• WHAT IS BEING ASKED: For this exercise, return exactly the lines of the material below that begin at the one with "289 11 103.62" and stop after the one with "598 325 4.04".

• PROVIDED MATERIAL:
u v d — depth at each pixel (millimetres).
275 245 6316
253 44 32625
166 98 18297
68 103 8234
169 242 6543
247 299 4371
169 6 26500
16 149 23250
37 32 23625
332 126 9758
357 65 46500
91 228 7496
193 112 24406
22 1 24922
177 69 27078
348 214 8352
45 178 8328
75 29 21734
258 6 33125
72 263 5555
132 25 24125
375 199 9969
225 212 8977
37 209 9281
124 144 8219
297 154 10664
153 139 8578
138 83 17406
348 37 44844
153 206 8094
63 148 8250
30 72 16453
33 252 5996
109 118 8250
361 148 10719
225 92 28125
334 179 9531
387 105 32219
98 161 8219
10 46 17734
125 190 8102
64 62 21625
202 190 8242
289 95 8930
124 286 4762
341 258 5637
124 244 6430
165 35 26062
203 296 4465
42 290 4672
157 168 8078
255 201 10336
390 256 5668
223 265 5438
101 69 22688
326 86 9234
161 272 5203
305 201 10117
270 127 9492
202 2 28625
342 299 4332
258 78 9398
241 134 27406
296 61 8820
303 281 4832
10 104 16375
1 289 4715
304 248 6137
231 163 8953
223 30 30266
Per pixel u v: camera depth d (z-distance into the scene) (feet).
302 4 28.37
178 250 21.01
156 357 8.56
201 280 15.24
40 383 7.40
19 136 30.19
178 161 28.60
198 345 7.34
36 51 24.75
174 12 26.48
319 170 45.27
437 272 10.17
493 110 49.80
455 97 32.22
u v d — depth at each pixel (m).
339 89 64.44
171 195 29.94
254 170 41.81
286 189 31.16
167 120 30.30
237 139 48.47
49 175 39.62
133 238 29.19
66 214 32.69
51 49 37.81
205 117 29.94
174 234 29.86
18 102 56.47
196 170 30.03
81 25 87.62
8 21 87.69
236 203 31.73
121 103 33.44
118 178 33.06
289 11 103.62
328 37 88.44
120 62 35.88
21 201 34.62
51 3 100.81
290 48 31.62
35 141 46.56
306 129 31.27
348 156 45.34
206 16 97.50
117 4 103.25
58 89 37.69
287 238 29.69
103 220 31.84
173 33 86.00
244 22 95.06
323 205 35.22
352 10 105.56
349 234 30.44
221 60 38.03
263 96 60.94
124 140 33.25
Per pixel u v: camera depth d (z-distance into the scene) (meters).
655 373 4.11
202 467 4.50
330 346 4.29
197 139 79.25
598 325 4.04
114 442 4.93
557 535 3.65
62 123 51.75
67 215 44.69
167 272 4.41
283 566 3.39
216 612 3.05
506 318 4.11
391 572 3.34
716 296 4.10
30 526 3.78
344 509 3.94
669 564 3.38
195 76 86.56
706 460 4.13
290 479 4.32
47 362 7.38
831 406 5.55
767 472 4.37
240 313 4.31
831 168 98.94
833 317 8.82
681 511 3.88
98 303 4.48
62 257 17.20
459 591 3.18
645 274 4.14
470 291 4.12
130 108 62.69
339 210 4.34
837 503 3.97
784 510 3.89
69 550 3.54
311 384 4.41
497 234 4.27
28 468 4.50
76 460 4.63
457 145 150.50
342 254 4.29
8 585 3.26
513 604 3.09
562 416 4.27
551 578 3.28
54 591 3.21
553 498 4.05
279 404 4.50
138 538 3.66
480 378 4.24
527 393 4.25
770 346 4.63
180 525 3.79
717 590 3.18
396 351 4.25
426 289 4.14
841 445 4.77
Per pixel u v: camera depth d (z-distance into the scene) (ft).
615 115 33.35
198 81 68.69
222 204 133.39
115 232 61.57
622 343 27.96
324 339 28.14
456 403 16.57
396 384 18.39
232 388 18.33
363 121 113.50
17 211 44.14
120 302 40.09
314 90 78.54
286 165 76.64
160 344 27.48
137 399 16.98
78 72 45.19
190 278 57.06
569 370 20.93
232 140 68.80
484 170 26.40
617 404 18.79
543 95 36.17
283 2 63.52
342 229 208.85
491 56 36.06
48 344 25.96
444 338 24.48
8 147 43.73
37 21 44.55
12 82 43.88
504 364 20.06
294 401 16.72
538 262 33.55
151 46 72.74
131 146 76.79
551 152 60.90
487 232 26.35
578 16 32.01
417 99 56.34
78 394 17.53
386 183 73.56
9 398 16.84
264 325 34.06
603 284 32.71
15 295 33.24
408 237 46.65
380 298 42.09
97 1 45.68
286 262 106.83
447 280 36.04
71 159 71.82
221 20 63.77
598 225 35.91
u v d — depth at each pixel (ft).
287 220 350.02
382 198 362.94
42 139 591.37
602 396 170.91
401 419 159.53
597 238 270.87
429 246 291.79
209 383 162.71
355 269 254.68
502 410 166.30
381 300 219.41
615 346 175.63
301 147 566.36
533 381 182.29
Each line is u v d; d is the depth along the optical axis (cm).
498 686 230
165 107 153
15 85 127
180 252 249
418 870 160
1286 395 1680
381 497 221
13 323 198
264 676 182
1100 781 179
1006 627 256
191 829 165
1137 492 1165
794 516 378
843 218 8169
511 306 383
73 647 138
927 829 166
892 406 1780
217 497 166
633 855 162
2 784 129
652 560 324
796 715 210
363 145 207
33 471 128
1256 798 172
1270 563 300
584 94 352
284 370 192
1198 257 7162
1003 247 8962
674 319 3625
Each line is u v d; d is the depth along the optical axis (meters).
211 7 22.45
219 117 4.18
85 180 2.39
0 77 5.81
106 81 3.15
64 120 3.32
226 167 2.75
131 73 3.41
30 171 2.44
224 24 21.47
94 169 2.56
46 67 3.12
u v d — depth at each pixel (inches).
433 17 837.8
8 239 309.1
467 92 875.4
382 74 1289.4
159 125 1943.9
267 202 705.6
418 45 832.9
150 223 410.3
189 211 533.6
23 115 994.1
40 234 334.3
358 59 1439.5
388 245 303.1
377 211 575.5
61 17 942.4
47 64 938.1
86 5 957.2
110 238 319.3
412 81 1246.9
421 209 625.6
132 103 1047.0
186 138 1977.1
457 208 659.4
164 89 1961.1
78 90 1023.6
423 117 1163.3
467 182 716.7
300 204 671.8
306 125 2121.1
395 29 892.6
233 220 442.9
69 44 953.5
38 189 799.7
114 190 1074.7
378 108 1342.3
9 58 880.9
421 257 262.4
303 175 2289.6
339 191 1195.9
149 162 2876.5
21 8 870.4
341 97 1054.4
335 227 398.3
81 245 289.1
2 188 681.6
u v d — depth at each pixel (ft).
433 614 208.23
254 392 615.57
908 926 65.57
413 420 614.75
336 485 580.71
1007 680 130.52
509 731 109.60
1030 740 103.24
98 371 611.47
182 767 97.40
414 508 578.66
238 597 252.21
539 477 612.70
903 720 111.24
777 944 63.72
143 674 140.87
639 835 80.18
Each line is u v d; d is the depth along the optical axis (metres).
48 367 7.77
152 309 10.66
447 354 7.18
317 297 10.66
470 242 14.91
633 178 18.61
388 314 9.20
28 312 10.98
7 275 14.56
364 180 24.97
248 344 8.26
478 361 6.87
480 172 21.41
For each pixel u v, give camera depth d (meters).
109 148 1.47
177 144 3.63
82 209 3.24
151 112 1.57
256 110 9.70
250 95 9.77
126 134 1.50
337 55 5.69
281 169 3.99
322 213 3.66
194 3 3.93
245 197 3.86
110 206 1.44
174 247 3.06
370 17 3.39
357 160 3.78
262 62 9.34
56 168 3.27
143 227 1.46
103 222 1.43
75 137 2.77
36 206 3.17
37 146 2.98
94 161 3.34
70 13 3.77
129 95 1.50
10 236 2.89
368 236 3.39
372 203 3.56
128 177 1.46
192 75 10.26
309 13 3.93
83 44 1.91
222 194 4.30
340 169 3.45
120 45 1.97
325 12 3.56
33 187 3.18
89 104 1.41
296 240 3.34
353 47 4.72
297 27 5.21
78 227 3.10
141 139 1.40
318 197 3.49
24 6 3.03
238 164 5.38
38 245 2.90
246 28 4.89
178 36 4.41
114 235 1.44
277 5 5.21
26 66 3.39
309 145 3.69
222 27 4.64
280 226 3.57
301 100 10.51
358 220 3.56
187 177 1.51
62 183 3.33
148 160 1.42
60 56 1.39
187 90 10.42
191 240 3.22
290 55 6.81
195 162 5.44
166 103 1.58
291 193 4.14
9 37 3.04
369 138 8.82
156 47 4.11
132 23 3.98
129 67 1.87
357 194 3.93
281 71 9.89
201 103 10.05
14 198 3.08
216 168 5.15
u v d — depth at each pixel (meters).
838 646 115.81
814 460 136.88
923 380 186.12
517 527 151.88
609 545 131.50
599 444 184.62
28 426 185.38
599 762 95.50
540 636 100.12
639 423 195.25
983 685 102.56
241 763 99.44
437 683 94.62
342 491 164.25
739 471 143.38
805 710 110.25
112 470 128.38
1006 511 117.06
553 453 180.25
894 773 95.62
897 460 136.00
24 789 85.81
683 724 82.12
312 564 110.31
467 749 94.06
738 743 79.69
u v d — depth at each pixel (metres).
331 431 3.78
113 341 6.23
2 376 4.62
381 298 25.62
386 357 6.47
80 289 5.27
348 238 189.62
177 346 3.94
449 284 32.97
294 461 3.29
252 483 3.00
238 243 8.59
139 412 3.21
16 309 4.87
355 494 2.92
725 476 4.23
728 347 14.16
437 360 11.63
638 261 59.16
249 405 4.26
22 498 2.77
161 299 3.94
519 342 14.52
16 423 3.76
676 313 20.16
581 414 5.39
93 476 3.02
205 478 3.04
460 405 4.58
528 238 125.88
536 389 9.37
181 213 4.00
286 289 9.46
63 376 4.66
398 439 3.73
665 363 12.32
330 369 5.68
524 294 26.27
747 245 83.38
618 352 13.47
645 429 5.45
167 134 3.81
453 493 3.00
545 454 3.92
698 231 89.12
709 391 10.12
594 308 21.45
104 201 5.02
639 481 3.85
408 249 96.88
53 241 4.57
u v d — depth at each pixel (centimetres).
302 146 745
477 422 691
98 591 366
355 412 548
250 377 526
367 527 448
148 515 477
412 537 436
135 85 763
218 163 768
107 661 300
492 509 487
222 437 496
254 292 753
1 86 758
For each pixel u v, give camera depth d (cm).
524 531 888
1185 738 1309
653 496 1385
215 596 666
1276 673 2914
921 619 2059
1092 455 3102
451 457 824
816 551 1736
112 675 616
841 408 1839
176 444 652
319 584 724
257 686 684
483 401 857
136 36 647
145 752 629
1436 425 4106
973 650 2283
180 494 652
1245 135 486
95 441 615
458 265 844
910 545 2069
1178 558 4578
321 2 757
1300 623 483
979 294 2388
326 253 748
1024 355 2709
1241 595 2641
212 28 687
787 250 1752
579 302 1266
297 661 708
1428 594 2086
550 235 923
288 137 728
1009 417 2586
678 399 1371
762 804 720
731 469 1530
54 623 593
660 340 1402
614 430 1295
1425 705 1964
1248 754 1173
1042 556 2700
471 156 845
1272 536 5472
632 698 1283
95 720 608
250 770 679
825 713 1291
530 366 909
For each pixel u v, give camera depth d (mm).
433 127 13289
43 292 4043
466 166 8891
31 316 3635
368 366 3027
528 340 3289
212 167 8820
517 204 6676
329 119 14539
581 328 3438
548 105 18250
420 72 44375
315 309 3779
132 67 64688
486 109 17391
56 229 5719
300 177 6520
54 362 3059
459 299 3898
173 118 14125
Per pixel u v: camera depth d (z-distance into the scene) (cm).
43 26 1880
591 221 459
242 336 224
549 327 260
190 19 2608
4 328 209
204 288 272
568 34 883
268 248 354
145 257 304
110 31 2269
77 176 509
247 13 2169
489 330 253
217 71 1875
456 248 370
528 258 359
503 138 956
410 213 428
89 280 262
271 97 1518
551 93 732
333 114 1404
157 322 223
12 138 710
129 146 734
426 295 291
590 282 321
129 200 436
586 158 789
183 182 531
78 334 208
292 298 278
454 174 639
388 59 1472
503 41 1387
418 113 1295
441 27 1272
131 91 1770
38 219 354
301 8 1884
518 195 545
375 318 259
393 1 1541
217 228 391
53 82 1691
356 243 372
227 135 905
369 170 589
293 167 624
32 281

• ANSWER FOR THE TASK:
289 11 103.62
328 37 88.44
120 62 35.88
21 201 34.62
51 3 100.81
290 48 31.62
35 141 46.56
306 129 31.27
348 156 45.34
206 16 97.50
117 4 103.25
58 89 37.69
287 238 29.69
103 220 31.84
173 33 86.00
244 22 95.06
323 205 35.22
352 10 105.56
349 234 30.44
221 60 38.03
263 96 60.94
124 140 33.25
Per pixel u v: camera depth d (z-distance into the scene) (meters).
655 373 4.11
202 467 4.50
330 346 4.29
197 139 79.25
598 325 4.04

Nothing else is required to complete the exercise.